20110423

une photo de moi que l'on n'a jamais prise

"Il existe, cela va de soi, plusieurs mondes. Comme la pâte feuilletée d’un fondant au fromage. Comme les strates de rêves que nous traversons pour atteindre à l’éveil. Le soleil me trouve les yeux ouvert à six heures cinquante-huit. C’est un jour sans rêve, un jour-avant-le-réveil. J’éteins l’alarme pour ne pas l’entendre sonner et vais à la cuisine pour préparer le café.
Hier – ou était-ce avant-hier ? – était pour moi un jour-réveil. J’étais Place de Martyr, à Pest, devant la grande obélisque du monument aux morts que j’ai tant de fois aperçu sur les films Hertzman-Broed. Une file de femmes militaires, vêtues de treillis blancs, passait en ruban derrière le bloc de gré. J’y ai lu, gravée en larges gothiques, une devise qui m’a suivi dans le monde conscient : ‘oublier c’est oublier que l’on a oublié’. La stridulation de sept heures a mis un terme au songe. Jour-réveil. J’ai éteins l’alarme et suis allée dans la cuisine préparer le café.
Faire griller trois toasts. Les paquets en contiennent un nombre impair, assez pour tenir une semaine, du lundi au lundi. La margarine me dure quinze jours, la confiture également. Le café trois semaines. Le lait une seule. Je prends le bol bleu, la cuillère à manche en plastique, le petit couteau à beurre. Je mange au salon, assise sur le canapé, en regardant par la fenêtre les jeux de lumière sur l’immeuble d’en face. Chaque jour différent. D’une année sur l’autre, également.
Je passe l’éponge sur la table basse, les miettes à la poubelle, je fais la vaisselle du bol, de la cuillère, du couteau. Sept heures vingt-cinq, cinq minutes d’avance sur mon programme, une habitude depuis plusieurs mois. Même en m’efforçant de manger plus lentement, rien n’y fait. Je suis rodée. Je tue le temps superflu en relavant le bol, le couteau, la cuillère. En les séchant à nouveau. En les remettant à leur place. L’inaction me perdrait.

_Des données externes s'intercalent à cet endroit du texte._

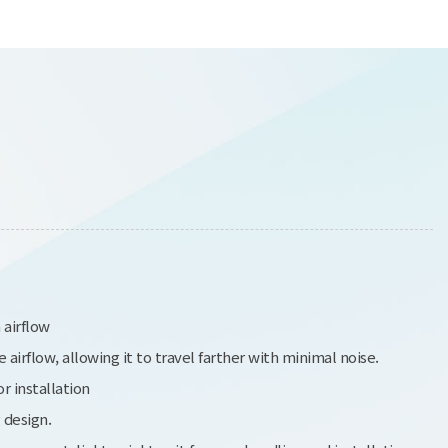
 airflow
irflow, allowing it to travel farther with minimal noise.
r installation
 design.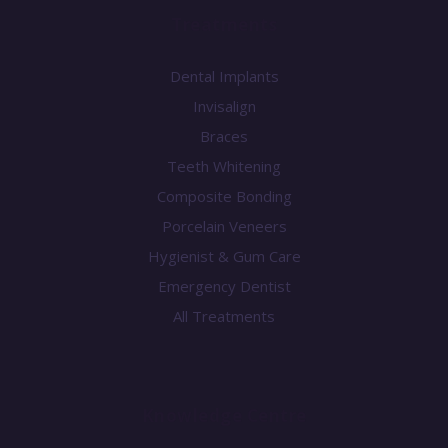
Treatments
Dental Implants
Invisalign
Braces
Teeth Whitening
Composite Bonding
Porcelain Veneers
Hygienist & Gum Care
Emergency Dentist
All Treatments
Knowledge Centre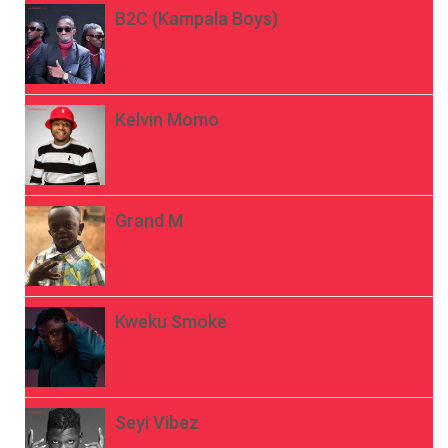
B2C (Kampala Boys)
Kelvin Momo
Grand M
Kweku Smoke
Seyi Vibez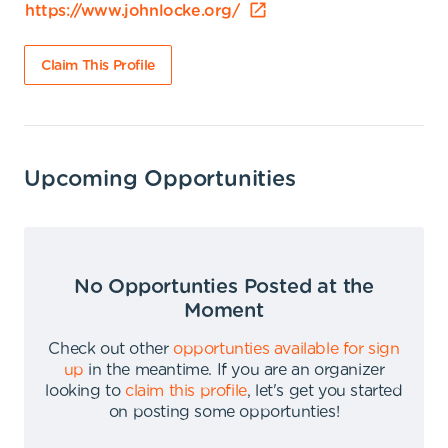
https://www.johnlocke.org/
Claim This Profile
Upcoming Opportunities
No Opportunties Posted at the
Moment
Check out other
opportunties available for sign
up
in the meantime
.
If you are an organizer
looking to
claim this profile
,
let's get you started
on posting some opportunties
!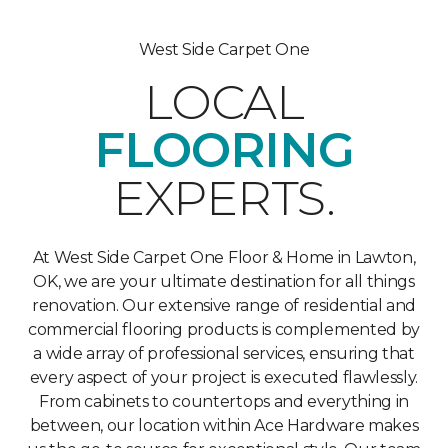
West Side Carpet One
LOCAL
FLOORING
EXPERTS.
At West Side Carpet One Floor & Home in Lawton,
OK, we are your ultimate destination for all things
renovation. Our extensive range of residential and
commercial flooring products is complemented by
a wide array of professional services, ensuring that
every aspect of your project is executed flawlessly.
From cabinets to countertops and everything in
between, our location within Ace Hardware makes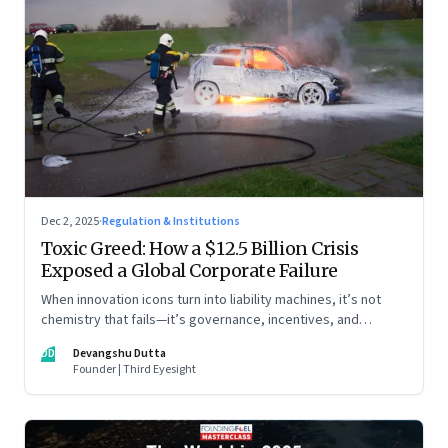
Dec 2, 2025
·
Regulation & Institutions
Toxic Greed: How a $12.5 Billion Crisis
Exposed a Global Corporate Failure
When innovation icons turn into liability machines, it’s not
chemistry that fails—it’s governance, incentives, and
courage
DD
Devangshu Dutta
Founder | Third Eyesight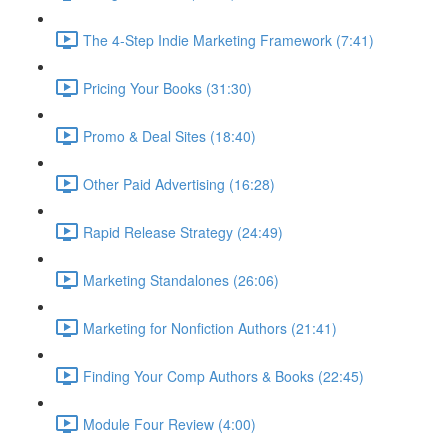
The 4-Step Indie Marketing Framework (7:41)
Pricing Your Books (31:30)
Promo & Deal Sites (18:40)
Other Paid Advertising (16:28)
Rapid Release Strategy (24:49)
Marketing Standalones (26:06)
Marketing for Nonfiction Authors (21:41)
Finding Your Comp Authors & Books (22:45)
Module Four Review (4:00)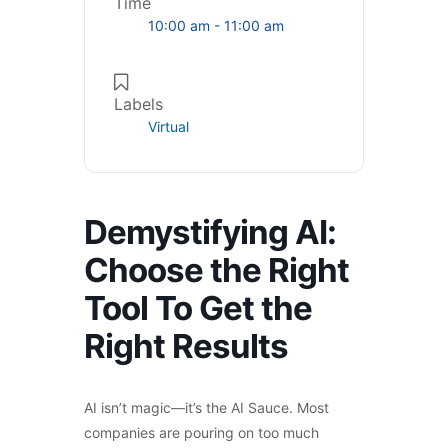
Time
10:00 am - 11:00 am
Labels
Virtual
Demystifying AI:
Choose the Right
Tool To Get the
Right Results
AI isn’t magic—it’s the AI Sauce. Most
companies are pouring on too much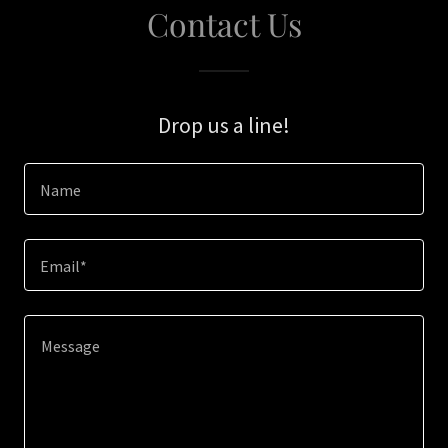
Contact Us
Drop us a line!
Name
Email*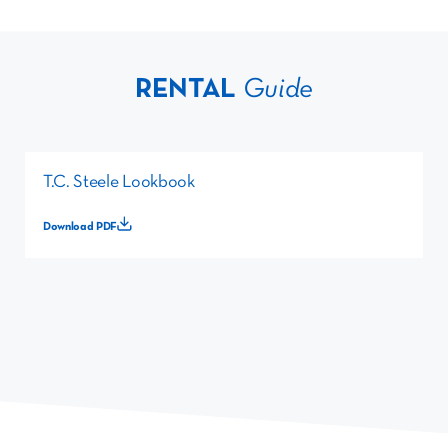
RENTAL
Guide
T.C. Steele Lookbook
Download PDF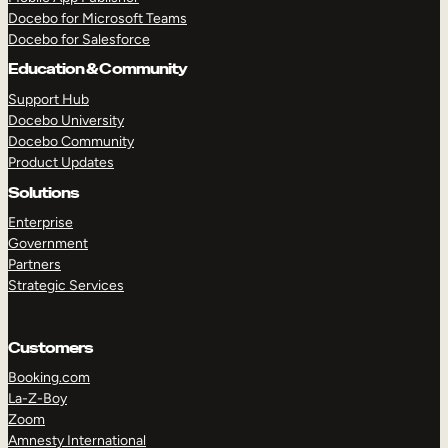
Docebo for Microsoft Teams
Docebo for Salesforce
Education & Community
Support Hub
Docebo University
Docebo Community
Product Updates
Solutions
Enterprise
Government
Partners
Strategic Services
Customers
Booking.com
La-Z-Boy
TAKE A TOUR
GET A DEMO
Zoom
Amnesty International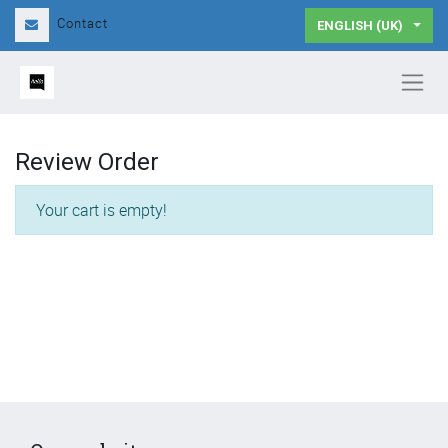
Contact
ENGLISH (UK)
Review Order
Your cart is empty!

Mon sac est prêt de la veille. Je revérifie, avant de partir, ce que j’ai déjà vérifié avant d’aller dormir. Abonnement de bus, abonnement de cantine, clés du laboratoire, pièce d’identité, mouchoir, stylo. Pas de photos dans le portefeuille, pas de livre de poche licencieux, pas de ticket de cinéma usagé. Pas de trace. Je sors à huit heure mois vingt-cinq.
Jour sans-ascenseur-sur-le-palier. Jour moins-d’une-minute-à-l’arrêt-de-bus. Jour sans-passager-sur-le-ciel-voisin. Le trajet dure entre treize et seize minutes. Je suis toujours en avance. Toujours la première, sauf lors de la prise de poste de certains stagiaires, qui arrivent trop tôt le premier jour. Rarement après. Je prends la porte de derrière, les lumières s’allument seules dans les couloirs, antiques cellules photoélectriques. Je serai à mon poste, écran allumé, bobine tendue, pod marqueur opérationnel avant huit heures.
Fonctionnaire publique de catégorie deux, auxiliaire de conservation avec vingt ans d’ancienneté, spécialiste de l’étalonnage et du classement des archives vidéos. Archives militaires, essentiellement. Voilà ce que je suis dans ce monde. L’image qui apparaît sur le poste est celle d’hier ou d’avant-hier. Je la regarde fixement en attendant que l’affichage digital daigne marquer 08.00."